Ainda na conversa, Flávio instrui sobre o procedimento caso algum servidor do gabinete seja convocado: "É ser franco. 'Lá não existe isso'. É matar a cobra com uma paulada só".
Ouça a conversa:
Em outra gravação, Roni conta a outro assessor sobre os repasses que faz a Flávio dos Santos, o que caracteriza a prática de rachadinha. "Já tem um ano e meio que eu estou repassando todo mês. Se vocês forem olhar minha conta bancária, vocês vão ver eu todo mês tiro e dou uma parte para ele", relata.
Roni também afirma que realiza serviços externos à atividade parlamentar para o vereador. "Eu trabalho para o Flávio, sou motorista dele, eu faço coisa particular dele, eu sou assessor direto dele lá e, além disso tudo, eu ainda sou usado para fazer repasse. E outra, a função é levar a irmã para o trabalho, levar a esposa para o médico, levar o vizinho para o médico e não sei o que", descreve.
Ouça a gravação na íntegra:
Outro áudio ao qual a reportagem teve acesso traz uma ex-assessora do vereador conversando com uma funcionária atual do gabinete, chamada de dona Gilda.
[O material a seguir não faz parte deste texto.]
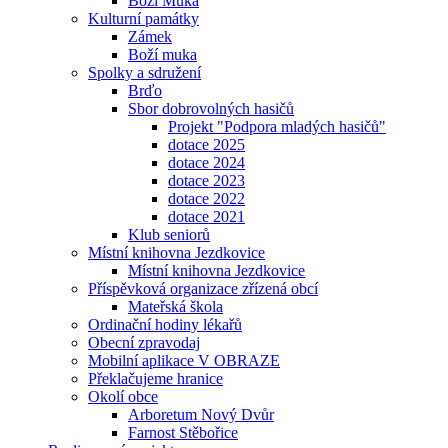
Boží Muka
Kulturní památky
Zámek
Boží muka
Spolky a sdružení
Brďo
Sbor dobrovolných hasičů
Projekt "Podpora mladých hasičů"
dotace 2025
dotace 2024
dotace 2023
dotace 2022
dotace 2021
Klub seniorů
Místní knihovna Jezdkovice
Místní knihovna Jezdkovice
Příspěvková organizace zřízená obcí
Mateřská škola
Ordinační hodiny lékařů
Obecní zpravodaj
Mobilní aplikace V OBRAZE
Překlačujeme hranice
Okolí obce
Arboretum Nový Dvůr
Farnost Stěbořice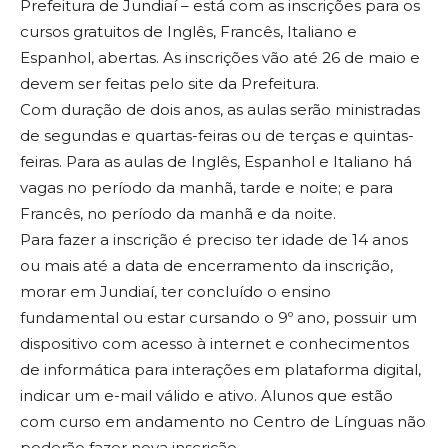
Prefeitura de Jundiaí – está com as inscrições para os
cursos gratuitos de Inglês, Francês, Italiano e
Espanhol, abertas. As inscrições vão até 26 de maio e
devem ser feitas pelo site da Prefeitura.
Com duração de dois anos, as aulas serão ministradas
de segundas e quartas-feiras ou de terças e quintas-
feiras. Para as aulas de Inglês, Espanhol e Italiano há
vagas no período da manhã, tarde e noite; e para
Francês, no período da manhã e da noite.
Para fazer a inscrição é preciso ter idade de 14 anos
ou mais até a data de encerramento da inscrição,
morar em Jundiaí, ter concluído o ensino
fundamental ou estar cursando o 9º ano, possuir um
dispositivo com acesso à internet e conhecimentos
de informática para interações em plataforma digital,
indicar um e-mail válido e ativo. Alunos que estão
com curso em andamento no Centro de Línguas não
poderão fazer nova inscrição.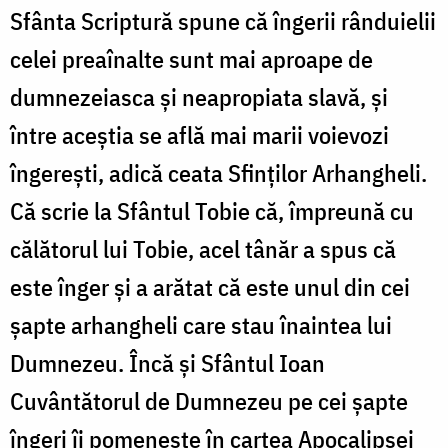
Sfânta Scriptură spune că îngerii rânduielii
celei preaînalte sunt mai aproape de
dumnezeiasca și neapropiata slavă, și
între aceștia se află mai marii voievozi
îngerești, adică ceata Sfinților Arhangheli.
Că scrie la Sfântul Tobie că, împreună cu
călătorul lui Tobie, acel tânăr a spus că
este înger și a arătat că este unul din cei
șapte arhangheli care stau înaintea lui
Dumnezeu. Încă și Sfântul Ioan
Cuvântătorul de Dumnezeu pe cei șapte
îngeri îi pomenește în cartea Apocalipsei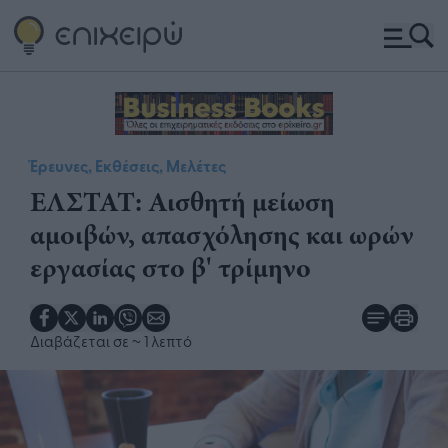
Έρευνες, Εκθέσεις, Μελέτες
​ΕΛΣΤΑΤ: Αισθητή μείωση
αμοιβών, απασχόλησης και ωρών
εργασίας στο β' τρίμηνο
Διαβάζεται σε
~ 1 λεπτό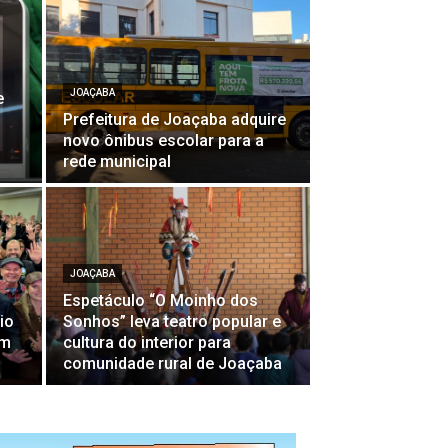
JOAÇABA
e
Prefeitura de Joaçaba adquire
novo ônibus escolar para a
rede municipal
JOAÇABA
Espetáculo “O Moinho dos
io
Sonhos” leva teatro popular e
em
cultura do interior para
comunidade rural de Joaçaba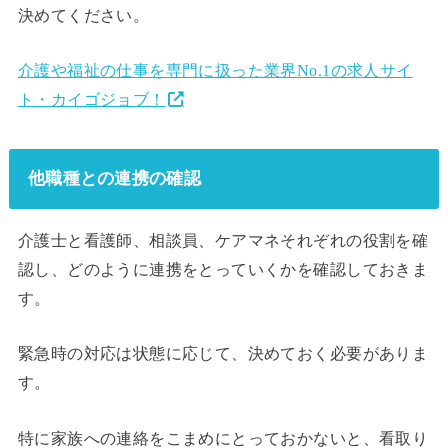
決めてください。
介護や福祉の仕事を専門に扱った業界No.1の求人サイ
ト・カイゴジョブ！
他職種との連携の確認
介護士と看護師、相談員、ケアマネそれぞれの役割を確
認し、どのように連携をとっていくかを確認しておきま
す。
緊急時の対応は状態に応じて、決めておく必要がありま
す。
特に家族への連絡をこまめにとっておかないと、看取り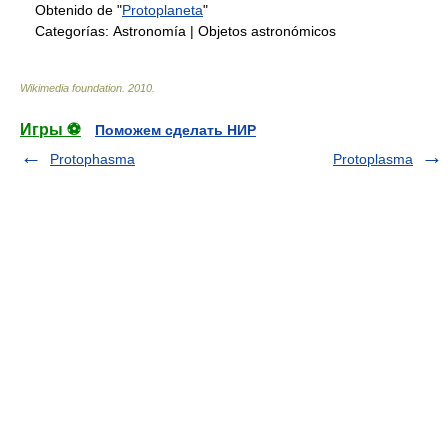
Obtenido de "
Protoplaneta
"
Categorías:
Astronomía
|
Objetos astronómicos
Wikimedia foundation
.
2010
.
Игры ⚽
Поможем сделать НИР
Protophasma
Protoplasma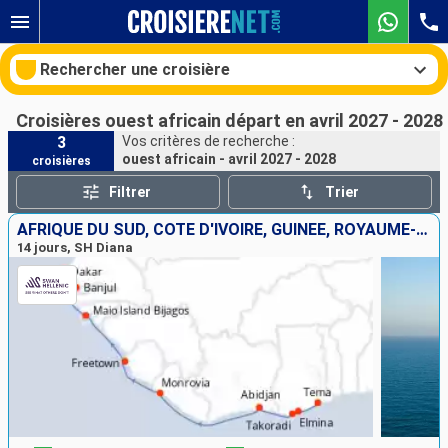
Rechercher une croisière
Croisières ouest africain départ en avril 2027 - 2028
3
Vos critères de recherche :
ouest africain - avril 2027 - 2028
croisières
Nos destinations
Filtrer
Trier
Mois de départ
AFRIQUE DU SUD, CÔTE D'IVOIRE, GUINÉE, ROYAUME-UNI, GHANA, SIERRA LEON, SÉNÉGAL
14 jours, SH Diana
Ports
Compagnies
Rechercher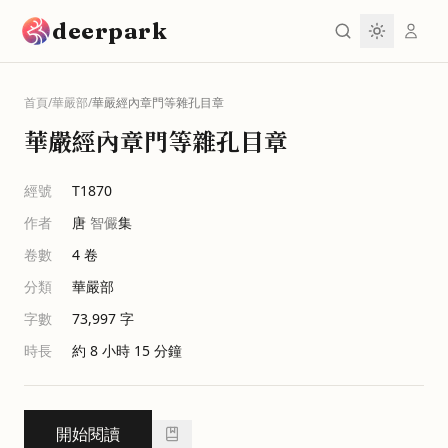
跳到主要內容
deerpark
首頁
/
華嚴部
/
華嚴經內章門等雜孔目章
華嚴經內章門等雜孔目章
經號
T1870
作者
唐
智儼
集
卷數
4
卷
分類
華嚴部
字數
73,997
字
時長
約 8 小時 15 分鐘
開始閱讀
Gilda Maria Monteiro, conforme consta no Portal da Transparência, tem um vencimento líquido de pouco mais de R$ 3 mil, dos quais, segundo o que ela relata na gravação, R$ 1 mil são destinados ao vereador. "Foi combinado e eu agradeço ele todos os dias e trabalho como se eu tivesse ganhando 5, 10 mil", declara a servidora.
Ouça a conversa entre as mulheres:
Rachadinha
O crime conhecido como rachadinha, que consiste no repasse ilegal de parte do salário dos servidores do gabinete ao vereador, foi o motivo da primeira cassação da história da Câmara Municipal de Belo Horizonte, a de Cláudio Duarte (PSL).
O Ministério Público de Minas Gerais (MPMG) já tem uma investigação em curso para apurar a prática no gabinete de Flávio dos Santos.